Civil Rights History: Nashville Sit-Ins

Greensboro, North Carolina, is often considered as the site of the first sit-ins of the American civil rights movement. But, in truth, activists in Nashville carried out the first “test” sit-ins in late 1959. In these test cases, protesters left the facilities after being refused service and talking to management about the injustice of segregation. In between these test sit-ins and the moment when Nashville activists would launch a full-scale sit-in campaign, students in Greensboro took that famous first step.

A black and white photograph of a group of college-aged African Americans seated at a lunch counter.
A sit-in organized at a Nashville lunch counter in 1960. Photo courtesy of the Library of Congress, Prints & Photographs Division, NYWT&S Collection.

The Nashville sit-ins began on February 13, 1960, when a group of African-American students from local colleges and universities sat at a downtown lunch counter and refused to move until they were served. The protesting students endured verbal and physical abuse, and were arrested.

Community members raised money for the students’ bail, and black residents of the city began an economic boycott of downtown stores that practiced segregation. On April 19, the home of Z. Alexander Looby, a black lawyer who was representing the students, was bombed. Later the same day, students led a spontaneous, peaceful, and silent march through the streets of downtown Nashville to the courthouse. Diane Nash, a student leader, asked Nashville mayor Ben West if he thought it was morally right for a restaurant to refuse to serve someone based on the color of his or her skin. Mayor West said, “No.”

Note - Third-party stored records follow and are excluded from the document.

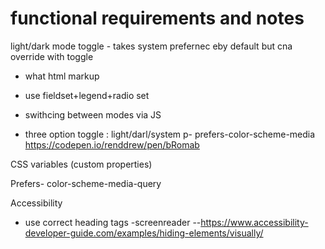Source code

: # functional requirements and notes

light/dark mode toggle - takes system prefernec eby default but cna override with toggle

- what html markup 

- use fieldset+legend+radio set

- swithcing between modes via JS
- three option toggle : light/darl/system p- prefers-color-scheme-media
https://codepen.io/renddrew/pen/bRomab

CSS variables (custom properties)

Prefers- color-scheme-media-query

Accessibility
- use correct heading tags
-screenreader --https://www.accessibility-developer-guide.com/examples/hiding-elements/visually/
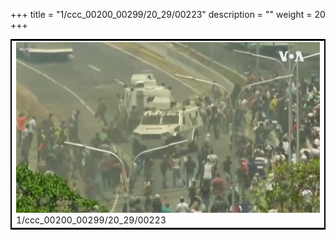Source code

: +++
title = "1/ccc_00200_00299/20_29/00223"
description = ""
weight = 20
+++

<table style="border:2px solid black;max-width:800px;max-height:800px;" 
><tr><td>
<img class="center-fit-jpg"
src="/jpg_/aaa_20190430_NxaOmWaI8sI_00222.jpg">
1/ccc_00200_00299/20_29/00223
</img></td></tr></table>
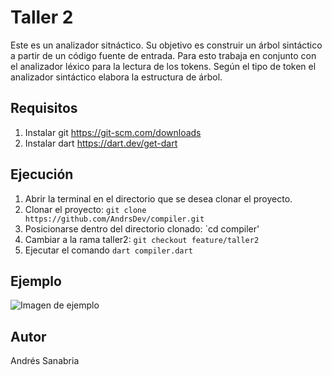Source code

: # Taller 2
Este es un analizador sitnáctico. Su objetivo es construir un árbol sintáctico a partir de un código fuente de entrada. Para esto trabaja en conjunto con el analizador léxico para la lectura de los tokens. Según el tipo de token el analizador sintáctico elabora la estructura de árbol. 

## Requisitos
1. Instalar git https://git-scm.com/downloads
2. Instalar dart https://dart.dev/get-dart

## Ejecución
1. Abrir la terminal en el directorio que se desea clonar el proyecto.
2. Clonar el proyecto: `git clone https://github.com/AndrsDev/compiler.git`
3. Posicionarse dentro del directorio clonado: `cd compiler'
3. Cambiar a la rama taller2: `git checkout feature/taller2`
4. Ejecutar el comando `dart compiler.dart`

## Ejemplo
![Imagen de ejemplo](https://github.com/AndrsDev/compiler/blob/feature/taller2/screenshots/Screen%20Shot%202020-03-31%20at%209.46.00%20AM.png)

## Autor
Andrés Sanabria
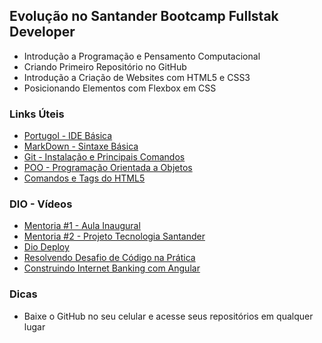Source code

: ## Evolução no Santander Bootcamp Fullstak Developer

- Introdução a Programação e Pensamento Computacional
- Criando Primeiro Repositório no GitHub
- Introdução a Criação de Websites com HTML5 e CSS3
- Posicionando Elementos com Flexbox em CSS

### Links Úteis

- [Portugol - IDE Básica](https://portugol-webstudio.cubos.io/ide)
- [MarkDown - Sintaxe Básica](https://www.markdownguide.org/basic-syntax/)
- [Git - Instalação e Principais Comandos](https://comandosgit.github.io/#sharing)
- [POO - Programação Orientada a Objetos](https://www.devmedia.com.br/os-4-pilares-da-programacao-orientada-a-objetos/9264)
- [Comandos e Tags do HTML5 ](https://www.devmedia.com.br/comandos-e-tags-html5/23618)

### DIO - Vídeos

- [Mentoria #1 - Aula Inaugural](https://www.youtube.com/watch?v=mVmzdqa79dE)
- [Mentoria #2 - Projeto Tecnologia Santander](https://www.youtube.com/watch?v=15fET57MB54)
- [Dio Deploy](https://www.youtube.com/watch?v=9qVdt3GKNxY)
- [Resolvendo Desafio de Código na Prática](https://www.youtube.com/watch?v=I8NI5QNUCe8)
- [Construindo Internet Banking com Angular](https://www.youtube.com/watch?v=sn-fFe18h2k)

### Dicas

- Baixe o GitHub no seu celular e acesse seus repositórios em qualquer lugar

The march was an important turning point for the city. The combined effect of the sit-ins, the boycott, and the march caused, in 1960, Nashville to be the first major Southern city to experience widespread desegregation of its public facilities. The events also demonstrated to activists in other parts of the South that non-violence was an effective tool of protest.

The story of the young people who led the Nashville sit-ins is told in the book The Children by David Halberstam. In 2001, Nashville resident Bill King was so moved by the story of the protests that he established an endowment to fundraise for a permanent civil rights collection at the Nashville Public Library. In 2003, the Civil Rights Room at the Nashville Public Library was opened. It houses books, oral histories, audiovisual records, microfilm, dissertations, and stunning photographs of the events of 1960. The words of one student organizer, John Lewis, who went on to become a congressman from Georgia, are displayed over the entryway: “If not us, then who; if not now, then when?”